Lauren Berlant describes a situation thus "A state of things in which something that will perhaps matter is unfolding admist the usual activity of life. If a sitaution is how we are thrown by things, then how we make sense of this also unfolds from 'usual activity of life'" (Ahmed)
We deal with our problems by talking them out and seeking advice from people who we feel can relate to the sitauation. The theories shows us that our experiences and ideas are important to share and learn from each other to stand up for what we believe in. To show up and be there for one another, to put a voice behind the concept of not taking anymore bull from anyone.

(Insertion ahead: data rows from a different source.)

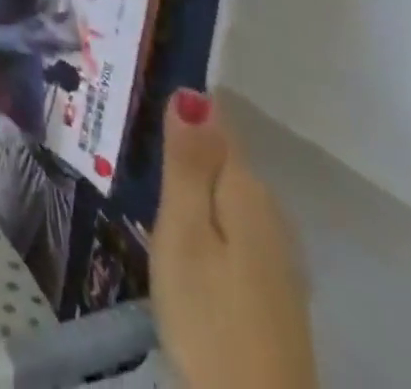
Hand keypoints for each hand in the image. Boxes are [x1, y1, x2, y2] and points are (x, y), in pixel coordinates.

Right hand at [150, 91, 316, 388]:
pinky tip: (181, 242)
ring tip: (147, 190)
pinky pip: (233, 232)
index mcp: (248, 191)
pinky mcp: (273, 294)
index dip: (182, 111)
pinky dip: (206, 225)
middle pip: (222, 161)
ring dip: (193, 189)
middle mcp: (271, 214)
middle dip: (184, 151)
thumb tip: (193, 91)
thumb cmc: (208, 320)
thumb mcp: (183, 233)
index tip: (141, 107)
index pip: (216, 123)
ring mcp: (277, 258)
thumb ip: (188, 162)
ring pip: (226, 199)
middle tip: (132, 151)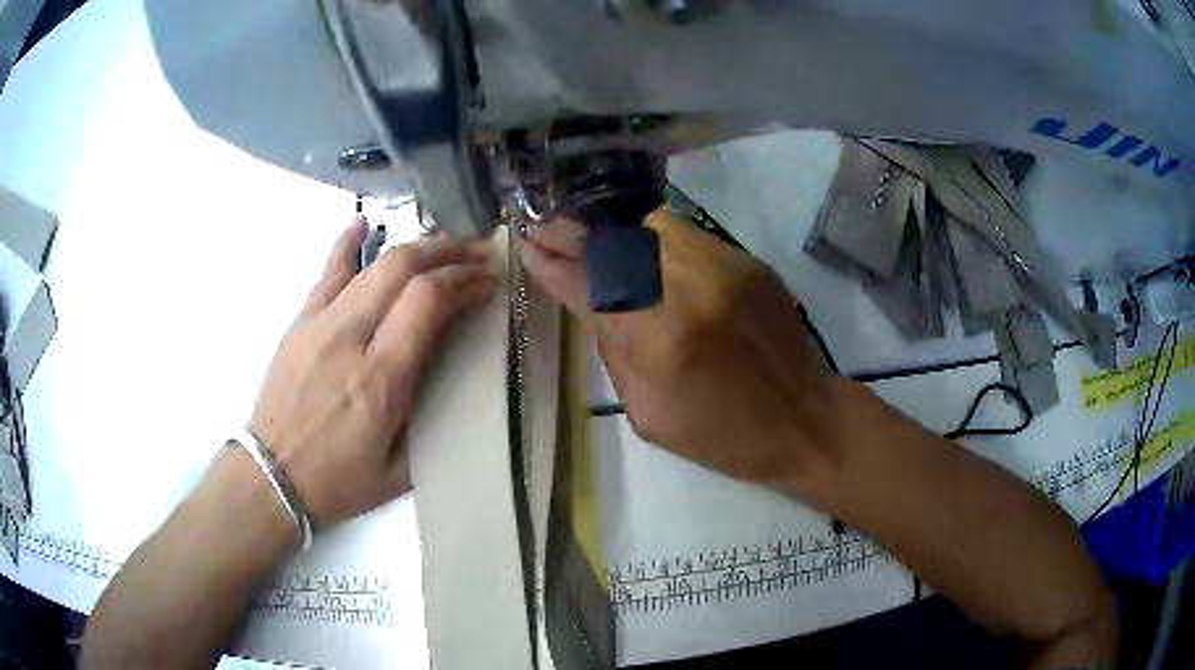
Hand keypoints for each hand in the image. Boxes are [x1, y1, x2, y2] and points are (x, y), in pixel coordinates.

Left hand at [249, 217, 496, 527]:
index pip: (427, 302)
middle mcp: (349, 339)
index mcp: (379, 380)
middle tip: (476, 254)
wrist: (271, 477)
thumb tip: (454, 370)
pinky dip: (347, 243)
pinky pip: (326, 272)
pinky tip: (363, 224)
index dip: (463, 282)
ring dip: (414, 248)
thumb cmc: (338, 482)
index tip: (487, 282)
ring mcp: (318, 324)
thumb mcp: (399, 470)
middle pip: (402, 269)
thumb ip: (431, 418)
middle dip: (447, 253)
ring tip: (442, 246)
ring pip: (371, 264)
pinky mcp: (299, 322)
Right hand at [521, 210, 842, 494]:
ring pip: (651, 224)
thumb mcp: (649, 413)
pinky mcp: (748, 260)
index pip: (592, 284)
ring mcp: (726, 266)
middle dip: (575, 231)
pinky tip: (636, 247)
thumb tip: (585, 300)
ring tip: (588, 235)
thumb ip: (612, 349)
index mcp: (663, 339)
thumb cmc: (724, 436)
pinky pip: (685, 234)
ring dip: (613, 230)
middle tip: (547, 227)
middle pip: (618, 239)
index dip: (555, 263)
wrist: (807, 421)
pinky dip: (651, 237)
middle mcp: (693, 287)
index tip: (529, 247)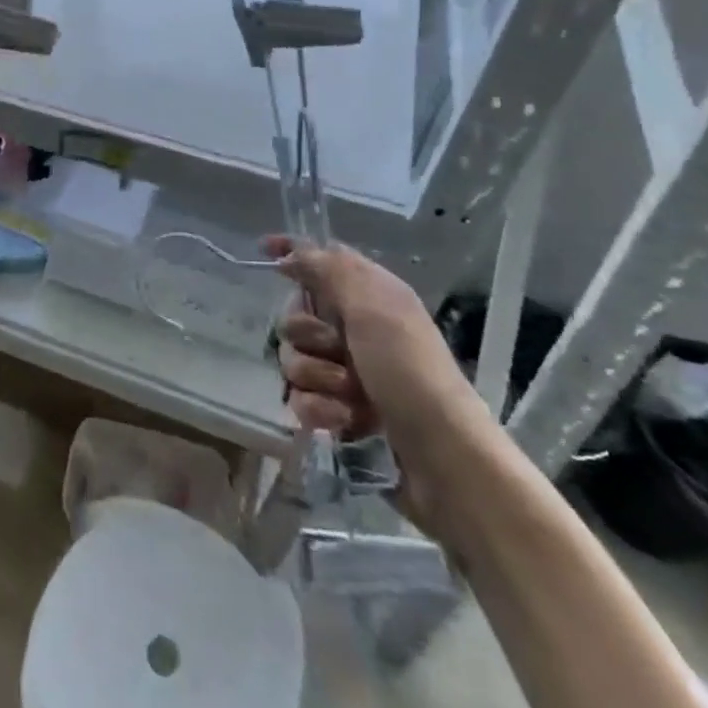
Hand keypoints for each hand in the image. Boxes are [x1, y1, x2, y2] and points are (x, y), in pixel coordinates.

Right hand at [268, 236, 500, 539]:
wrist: (442, 458)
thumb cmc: (410, 371)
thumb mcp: (372, 306)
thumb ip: (327, 269)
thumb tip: (289, 254)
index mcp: (369, 297)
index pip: (322, 259)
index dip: (293, 252)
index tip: (265, 249)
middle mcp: (355, 330)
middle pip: (295, 316)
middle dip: (307, 335)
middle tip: (337, 350)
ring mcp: (345, 374)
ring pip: (293, 360)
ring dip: (318, 377)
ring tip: (351, 396)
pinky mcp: (338, 413)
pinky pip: (300, 399)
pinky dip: (320, 409)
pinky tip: (345, 421)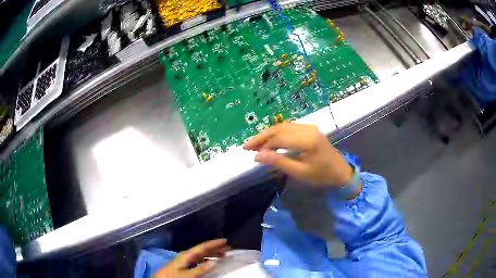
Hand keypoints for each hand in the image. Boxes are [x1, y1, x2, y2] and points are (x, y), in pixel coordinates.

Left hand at [153, 239, 229, 277]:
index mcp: (186, 255)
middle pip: (202, 249)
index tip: (226, 240)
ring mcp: (184, 259)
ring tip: (222, 254)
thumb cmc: (173, 277)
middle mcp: (186, 255)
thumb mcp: (188, 275)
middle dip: (215, 247)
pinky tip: (210, 261)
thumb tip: (215, 261)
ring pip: (201, 254)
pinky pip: (198, 259)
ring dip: (212, 253)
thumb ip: (201, 269)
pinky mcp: (184, 264)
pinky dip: (206, 258)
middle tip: (228, 246)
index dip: (214, 243)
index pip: (202, 247)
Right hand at [244, 123, 352, 186]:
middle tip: (247, 146)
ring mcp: (310, 127)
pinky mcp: (310, 129)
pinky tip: (270, 140)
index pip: (279, 138)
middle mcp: (308, 129)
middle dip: (262, 137)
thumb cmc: (322, 176)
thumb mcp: (300, 173)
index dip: (264, 146)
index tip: (253, 155)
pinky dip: (277, 133)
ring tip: (255, 143)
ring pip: (283, 126)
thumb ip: (279, 162)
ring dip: (268, 134)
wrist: (341, 172)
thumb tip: (257, 156)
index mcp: (308, 140)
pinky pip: (289, 127)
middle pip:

The Red Table Talk is a series that features Jada Pinkett-Smith, her daughter Willow, and her mother Adrienne. This three generation of women open their home for a series of candid conversations with family and feiends. The discussions are about the realities of what is happening in our world today. The topics include racial divide, facing addiction, domestic violence, surviving divorce, learning to forgive, confronting mental illness, and body confessions. Some topics which both Bellhooks and Ahmed spoke of in the readings. I like that these three women tell the truth through their stories and lives. They really give you a sense of what feminist theory truly is. The great thing is their guests give very helpful insight on some of the problems most of us face everyday. I have a clip of their latest discussion about sexism and how so many men have gotten away with preying on women and young girls. It focused on the R.Kelly movement to finally silence him once and for all. We heard from the victims and we realized that we had been ignoring his behavior because we loved his music. As a society we let him get away with this psychologically disturbing behavior and now that more women are speaking out, it is time for him to pay for his crime against females.